Wednesday, September 30, 2009

Vegetarian (Meatless) Runza-Like Pastry

Cook the filling
Stick it in the dough

Bake it up all golden.

If you're not from this part of the Midwest, let me give you a crash course in Runzas. They are a cabbage and ground beef filling baked in a very fluffy dough pastry. People really seem to love them, in a somewhat fanatical fashion.

I hate to brag, but what I baked tonight (says my family) is a million times better than any Runza you can buy in a fast-food joint, meatless or not. Danny was somewhat skeptical, but after a couple bites he demolished that pastry down to the remaining crumbs.

The recipe makes a dozen. Using the fake-meat, it is probably best to re-heat them on a baking sheet in the oven rather than microwaving. I don't think they would be very nice cold. Fake-meat has limitations. I do think it could be made with seasoned black beans that have been mushed-up a bit if you really hate the texturised soy stuff. I'm not wild about it myself, but it worked really well for these.

You Will Need:

For the dough:

4 1/2 cups AP flour, divided
1/2 cup sugar
4 1/2 teaspoons granulated yeast
1 teaspoon salt
3/4 cup milk
1/2 cup lukewarm water
1/4 cup vegetable shortening
1/4 cup butter
2 eggs

Soften the yeast in the warm water and let proof.
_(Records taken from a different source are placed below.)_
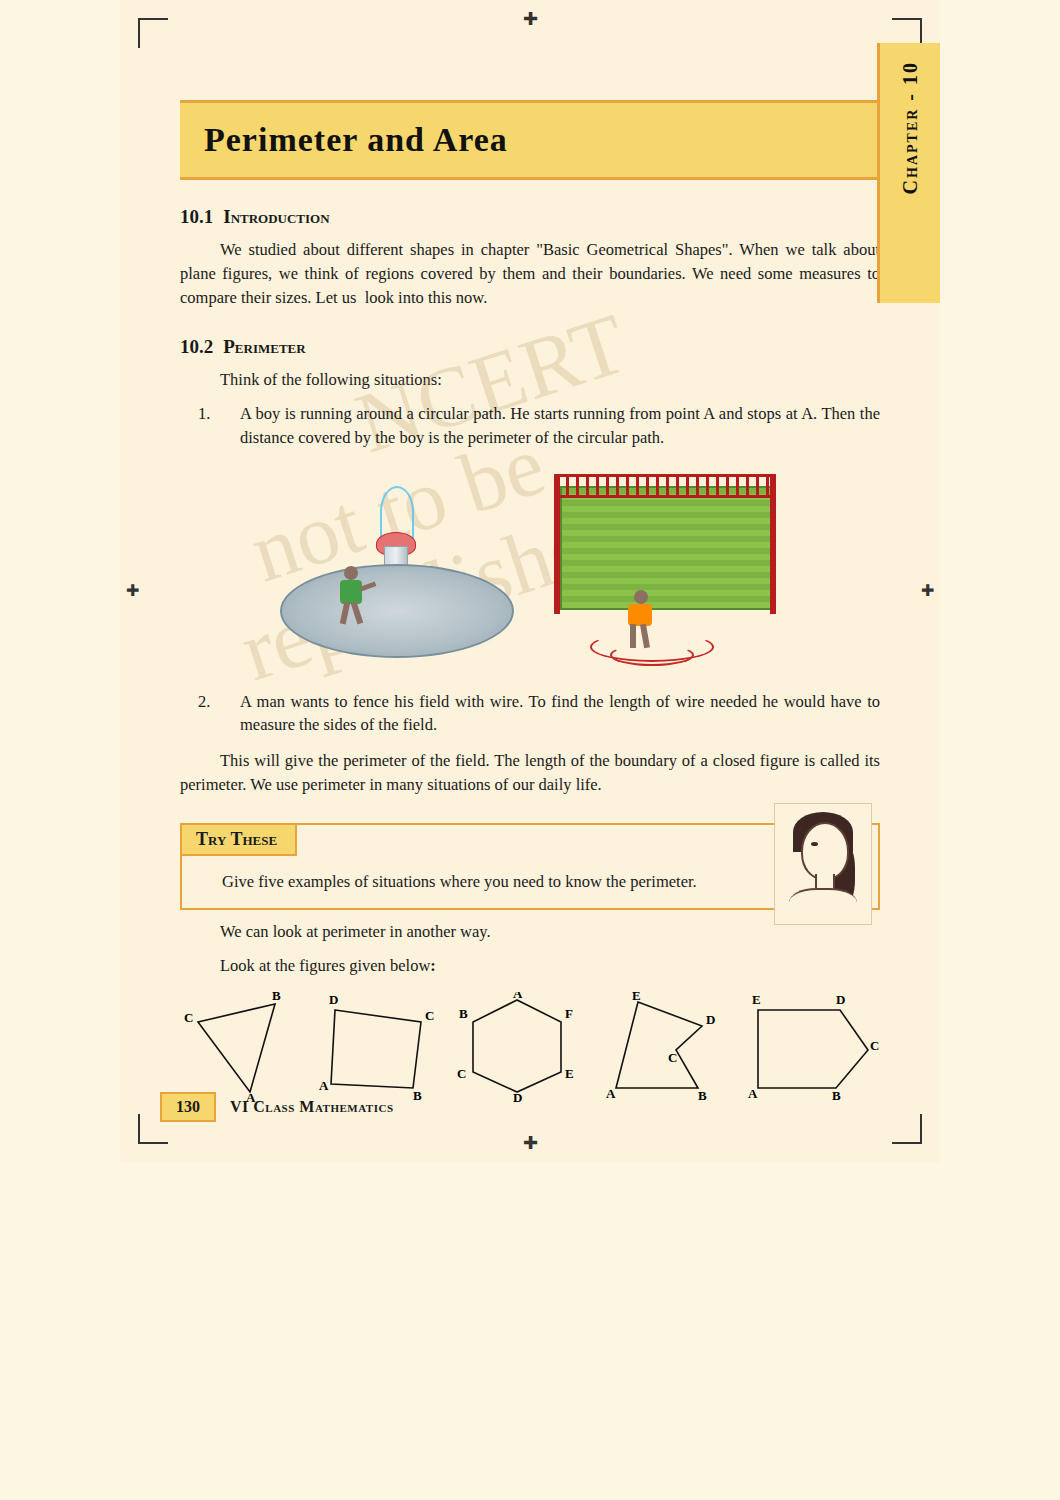✚
✚
✚
✚
NCERT
not to be
republished
Perimeter and Area
Chapter - 10
10.1 Introduction
We studied about different shapes in chapter "Basic Geometrical Shapes". When we talk about plane figures, we think of regions covered by them and their boundaries. We need some measures to compare their sizes. Let us look into this now.
10.2 Perimeter
Think of the following situations:
A boy is running around a circular path. He starts running from point A and stops at A. Then the distance covered by the boy is the perimeter of the circular path.
A man wants to fence his field with wire. To find the length of wire needed he would have to measure the sides of the field.
This will give the perimeter of the field. The length of the boundary of a closed figure is called its perimeter. We use perimeter in many situations of our daily life.
Try These
Give five examples of situations where you need to know the perimeter.
We can look at perimeter in another way.
Look at the figures given below:
B C A D C B A A B C D E F E D C B A E D C B A
130
VI Class Mathematics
In a pan, scald the milk, vegetable shortening and butter. Cool to lukewarm. In a large bowl, combine 1 3/4 cup of the flour with the salt and sugar. Add the cooled milk mixture, the yeast and the eggs. With an electric mixer, beat three minutes on high until blended. By hand (a wooden spoon works well) mix in the remaining flour (You may need more or less) until you have a stiff, but workable dough. Knead well. Place in a buttered bowl and cover. Let rise 1 hour. Make the filling while you wait.

For The Filling:

1 tube Gimme Lean Ground Beef Substitute
3 tablespoons butter
3 tablespoons cooking oil
1 large onion, chopped
4 cups chopped cabbage
Salt and pepper to taste (the meat substitute is salty, so go easy)

Brown the onions in the oil and butter. Add the meat substitute and break-up well with a spatula. Cook a few minutes until browned. Add the cabbage and cook well until quite soft. Adjust seasonings and remove from heat. Cool slightly before filling pastry.

Preheat oven to 350 degrees F. Grease a large baking sheet (two if they are small)

Divide dough into 12 even pieces. Roll each out into a rectangle about 1/4 inch thick. Place a few tablespoons of filling in the centre. Fold and pinch closed. Pierce with a knife to vent and place on baking sheet. Repeat until all are done. Bake 20-30 minutes or until nicely browned and golden. Serve hot.